En Corée du Sud, Lotte Shopping a de nouveau fait appel au marché en émettant pour 303,6 milliards de wons sud-coréens d’obligations à 5 ans sans coupon, échangeables en actions du distributeur d’appareils électroniques grand public Lotte HiMart. L’émission est assortie d'une prime de 16% et son produit est affecté au remboursement des dettes existantes, ainsi qu’aux besoins généraux de l’entreprise. 

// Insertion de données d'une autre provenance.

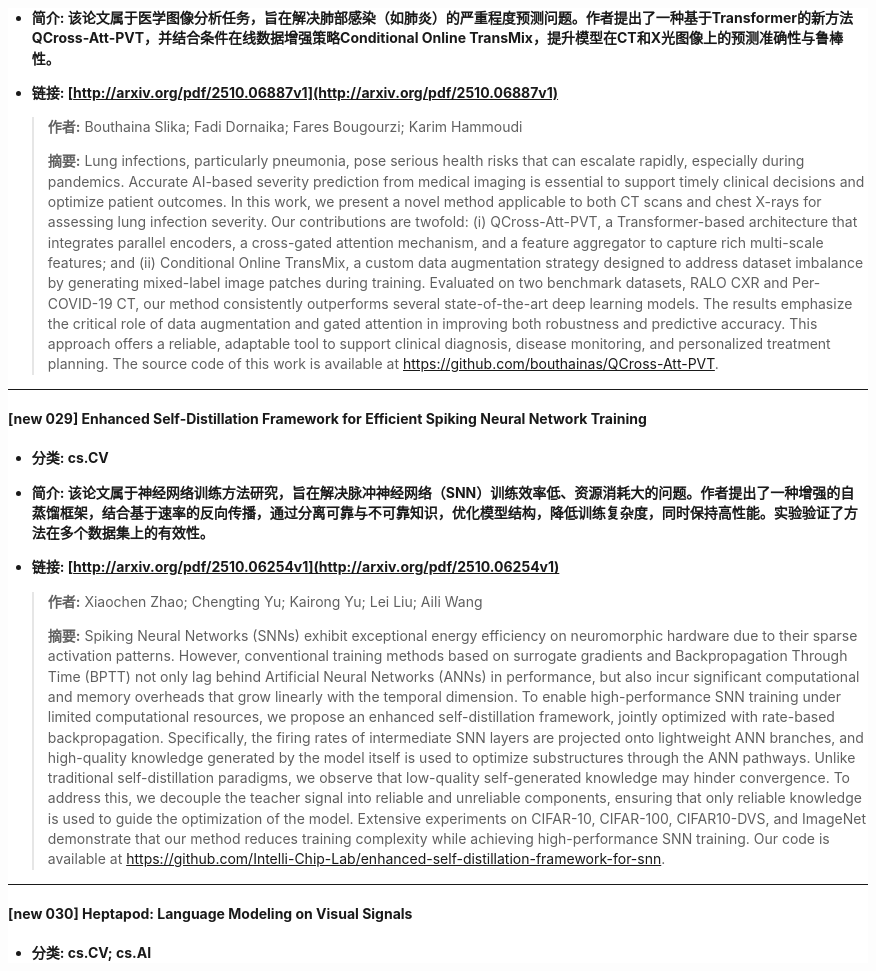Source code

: - **简介: 该论文属于医学图像分析任务，旨在解决肺部感染（如肺炎）的严重程度预测问题。作者提出了一种基于Transformer的新方法QCross-Att-PVT，并结合条件在线数据增强策略Conditional Online TransMix，提升模型在CT和X光图像上的预测准确性与鲁棒性。**

- **链接: [http://arxiv.org/pdf/2510.06887v1](http://arxiv.org/pdf/2510.06887v1)**

> **作者:** Bouthaina Slika; Fadi Dornaika; Fares Bougourzi; Karim Hammoudi
>
> **摘要:** Lung infections, particularly pneumonia, pose serious health risks that can escalate rapidly, especially during pandemics. Accurate AI-based severity prediction from medical imaging is essential to support timely clinical decisions and optimize patient outcomes. In this work, we present a novel method applicable to both CT scans and chest X-rays for assessing lung infection severity. Our contributions are twofold: (i) QCross-Att-PVT, a Transformer-based architecture that integrates parallel encoders, a cross-gated attention mechanism, and a feature aggregator to capture rich multi-scale features; and (ii) Conditional Online TransMix, a custom data augmentation strategy designed to address dataset imbalance by generating mixed-label image patches during training. Evaluated on two benchmark datasets, RALO CXR and Per-COVID-19 CT, our method consistently outperforms several state-of-the-art deep learning models. The results emphasize the critical role of data augmentation and gated attention in improving both robustness and predictive accuracy. This approach offers a reliable, adaptable tool to support clinical diagnosis, disease monitoring, and personalized treatment planning. The source code of this work is available at https://github.com/bouthainas/QCross-Att-PVT.
>
---
#### [new 029] Enhanced Self-Distillation Framework for Efficient Spiking Neural Network Training
- **分类: cs.CV**

- **简介: 该论文属于神经网络训练方法研究，旨在解决脉冲神经网络（SNN）训练效率低、资源消耗大的问题。作者提出了一种增强的自蒸馏框架，结合基于速率的反向传播，通过分离可靠与不可靠知识，优化模型结构，降低训练复杂度，同时保持高性能。实验验证了方法在多个数据集上的有效性。**

- **链接: [http://arxiv.org/pdf/2510.06254v1](http://arxiv.org/pdf/2510.06254v1)**

> **作者:** Xiaochen Zhao; Chengting Yu; Kairong Yu; Lei Liu; Aili Wang
>
> **摘要:** Spiking Neural Networks (SNNs) exhibit exceptional energy efficiency on neuromorphic hardware due to their sparse activation patterns. However, conventional training methods based on surrogate gradients and Backpropagation Through Time (BPTT) not only lag behind Artificial Neural Networks (ANNs) in performance, but also incur significant computational and memory overheads that grow linearly with the temporal dimension. To enable high-performance SNN training under limited computational resources, we propose an enhanced self-distillation framework, jointly optimized with rate-based backpropagation. Specifically, the firing rates of intermediate SNN layers are projected onto lightweight ANN branches, and high-quality knowledge generated by the model itself is used to optimize substructures through the ANN pathways. Unlike traditional self-distillation paradigms, we observe that low-quality self-generated knowledge may hinder convergence. To address this, we decouple the teacher signal into reliable and unreliable components, ensuring that only reliable knowledge is used to guide the optimization of the model. Extensive experiments on CIFAR-10, CIFAR-100, CIFAR10-DVS, and ImageNet demonstrate that our method reduces training complexity while achieving high-performance SNN training. Our code is available at https://github.com/Intelli-Chip-Lab/enhanced-self-distillation-framework-for-snn.
>
---
#### [new 030] Heptapod: Language Modeling on Visual Signals
- **分类: cs.CV; cs.AI**
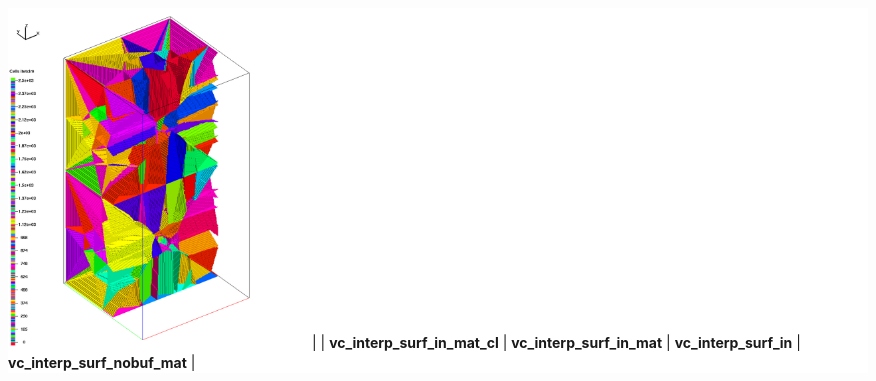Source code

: <img width="300" src="vc_interp_surf_in_cl.png">  | 
|  **vc_interp_surf_in_mat_cl** |  **vc_interp_surf_in_mat** |  **vc_interp_surf_in** |  **vc_interp_surf_nobuf_mat**  | 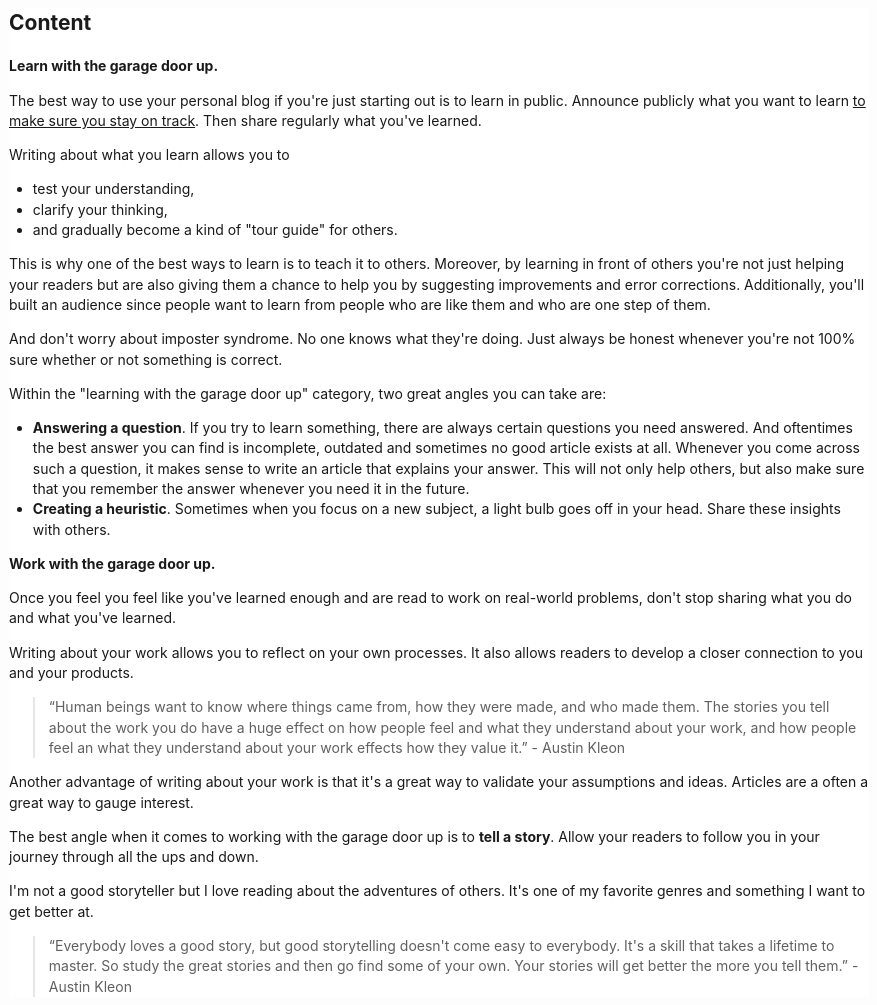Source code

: ## Content

**Learn with the garage door up.**

The best way to use your personal blog if you're just starting out is to learn in public. Announce publicly what you want to learn [to make sure you stay on track](http://jakobgreenfeld.com/insight-epidemic). Then share regularly what you've learned. 

Writing about what you learn allows you to

- test your understanding,
- clarify your thinking,
- and gradually become a kind of "tour guide" for others.

This is why one of the best ways to learn is to teach it to others. Moreover, by learning in front of others you're not just helping your readers but are also giving them  a chance to help you by suggesting improvements and error corrections. Additionally, you'll built an audience since people want to learn from people who are like them and who are one step of them.

And don't worry about imposter syndrome. No one knows what they're doing. Just always be honest whenever you're not 100% sure whether or not something is correct.

Within the "learning with the garage door up" category, two great angles you can take are:

- **Answering a question**. If you try to learn something, there are always certain questions you need answered. And oftentimes the best answer you can find is incomplete, outdated and sometimes no good article exists at all.  Whenever you come across such a question, it makes sense to write an article that explains your answer. This will not only help others, but also make sure that you remember the answer whenever you need it in the future.
- **Creating a heuristic**. Sometimes when you focus on a new subject, a light bulb goes off in your head. Share these insights with others.

**Work with the garage door up.**

Once you feel you feel like you've learned enough and are read to work on real-world problems, don't stop sharing what you do and what you've learned. 

Writing about your work allows you to reflect on your own processes. It also allows readers to develop a closer connection to you and your products. 

> “Human beings want to know where things came from, how they were made, and who made them. The stories you tell about the work you do have a huge effect on how people feel and what they understand about your work, and how people feel an what they understand about your work effects how they value it.” - Austin Kleon

Another advantage of writing about your work is that it's a great way to validate your assumptions and ideas. Articles are a often a great way to gauge interest. 

The best angle when it comes to working with the garage door up is to **tell a story**. Allow your readers to follow you in your journey through all the ups and down. 

I'm not a good storyteller but I love reading about the adventures of others. It's one of my favorite genres and something I want to get better at. 

>“Everybody loves a good story, but good storytelling doesn't come easy to everybody. It's a skill that takes a lifetime to master. So study the great stories and then go find some of your own. Your stories will get better the more you tell them.” -  Austin Kleon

Quatre émissions sont intervenues aux États-Unis. Supernus, l’ancienne filiale américaine du laboratoire pharmaceutique Shire, a émis pour 350 millions de dollars d'obligations convertibles de premier rang à 5 ans assorties d'un coupon de 0,675% et d'une prime de 37,5%. Cette société, spécialisée dans le traitement des maladies du système nerveux central comme l’épilepsie, prévoit de consacrer le produit de cette émission à l’achat de licences ou de nouveaux produits. La société pétrolière et gazière Helix Energy Solutions Group a placé pour 125 millions de dollars d'obligations convertibles à 5 ans assorties d'un coupon de 4,125%. L’éditeur de logiciels de service client Zendesk a émis pour 500 millions de dollars d'obligations convertibles à 5 ans assorties d'un coupon de 0,25% et d’une prime comprise entre 32,5 et 35%, dont le produit sera affecté à l’achat d’options à règlement plafonné, au financement du besoin en fonds de roulement et aux besoins généraux de l'entreprise. 

Enfin, Live Nation Entertainment, le numéro un mondial de l’organisation de spectacles/concerts et de la billetterie évènementielle, a de nouveau fait appel au marché : il a placé pour 500 millions de dollars d'obligations convertibles à 5 ans dont le produit sera affecté au rachat de son émission existante à échéance en 2019 assortie d'un coupon de 2,5%, ainsi qu'à d’éventuelles opérations de fusion-acquisition. Les conditions de l’émission n’ont pas encore été fixées mais le coupon s’inscrira dans une fourchette indicative de 2,25 à 2,75% et la prime devrait avoisiner 50%.